Published online by Cambridge University Press: 18 October 2023
Most first-world countries treat the elderly with disdain, regarding them as a drain on society. Pundits and scholars focus on the troubling nature of this trend and largely overlook the fact that the elderly are also a source of great creativity, in spite of the aging process. Writers Enchi Fumiko and Tanabe Seiko challenge the doom-and-gloom portrayals of aging by offering a counter narrative of vibrant and feisty senior citizens. They illuminate the resilient and selfaware identities of elderly women who, though physically compromised by their aging bodies, unfurl powerfully varied inner worlds that refuse to yield to their everyday socio-cultural trauma.
Introduction
Aging is a complex term. It deals with more than biology and personally-lived experiences; one must also consider aging alongside sociocultural contexts that relate individuals to their society as a whole. Thinking about aging in this way illustrates how social-psychological perceptions frame individual bodies and reveals what is created within the dynamic relationship between diverse individuals and their socio-cultural context. Margaret M. Gullette affirms this in her study, Aged by Culture, in which she emphasizes the relation between “age” (“aging”) and dominant cultural narratives that have consistently shaped our conception of “age.” Aging issues tend to compound the systemic biases that inordinately affect women, thus complicating the intersection between gender and age. This unfairness leads to problems for society’s oldest citizens who happen to be women. There are many means to measure and assess the biased social treatment of women and the construction of stereotypes of the aged and their uncomfortable relationships with society.

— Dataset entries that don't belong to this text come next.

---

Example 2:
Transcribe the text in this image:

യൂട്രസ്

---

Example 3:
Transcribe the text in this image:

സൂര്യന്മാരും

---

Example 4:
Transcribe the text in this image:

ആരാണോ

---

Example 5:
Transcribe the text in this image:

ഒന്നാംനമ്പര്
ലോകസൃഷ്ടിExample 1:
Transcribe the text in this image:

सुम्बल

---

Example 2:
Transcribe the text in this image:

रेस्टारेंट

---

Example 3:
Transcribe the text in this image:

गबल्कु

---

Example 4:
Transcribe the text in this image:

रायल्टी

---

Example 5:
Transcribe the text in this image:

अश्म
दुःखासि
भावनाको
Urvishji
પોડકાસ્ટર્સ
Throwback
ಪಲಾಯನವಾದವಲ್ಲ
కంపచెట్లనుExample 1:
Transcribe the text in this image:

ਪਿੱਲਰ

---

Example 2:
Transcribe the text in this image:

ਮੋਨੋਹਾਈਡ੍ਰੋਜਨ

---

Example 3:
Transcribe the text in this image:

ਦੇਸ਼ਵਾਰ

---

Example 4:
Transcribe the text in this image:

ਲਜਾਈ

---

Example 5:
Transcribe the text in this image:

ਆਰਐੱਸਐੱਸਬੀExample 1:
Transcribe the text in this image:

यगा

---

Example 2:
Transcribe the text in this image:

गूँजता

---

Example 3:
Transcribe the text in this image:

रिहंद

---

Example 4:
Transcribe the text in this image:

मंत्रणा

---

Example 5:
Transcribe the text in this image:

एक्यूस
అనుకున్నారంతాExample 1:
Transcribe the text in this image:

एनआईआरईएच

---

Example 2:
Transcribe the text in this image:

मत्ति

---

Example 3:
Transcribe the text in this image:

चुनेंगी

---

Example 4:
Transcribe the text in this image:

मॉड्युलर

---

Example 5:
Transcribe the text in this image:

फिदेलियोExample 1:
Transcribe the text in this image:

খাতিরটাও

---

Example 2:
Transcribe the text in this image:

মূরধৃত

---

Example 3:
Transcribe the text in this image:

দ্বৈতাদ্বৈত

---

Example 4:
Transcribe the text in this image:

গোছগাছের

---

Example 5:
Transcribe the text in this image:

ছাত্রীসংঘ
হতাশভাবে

This situation is especially true in Japan, where there are more women over the age of sixty-five than men. Japanese women are often noted for their record longevity, but the main socio-cultural narratives neglect to give voice to their individuality, simply packaging them as an elderly group and a burdensome object of the social care system. It is ironic that there are so many old Japanese women, and yet it is so hard to find diverse stories of their individual experiences. Jason Danely’s study Aging and Loss points out that cultural and social narratives about old people resemble traditional literary narratives of aging in presenting depictions of decline and deterioration, such as the yamamba and obasute stories (Danely 2014, 111).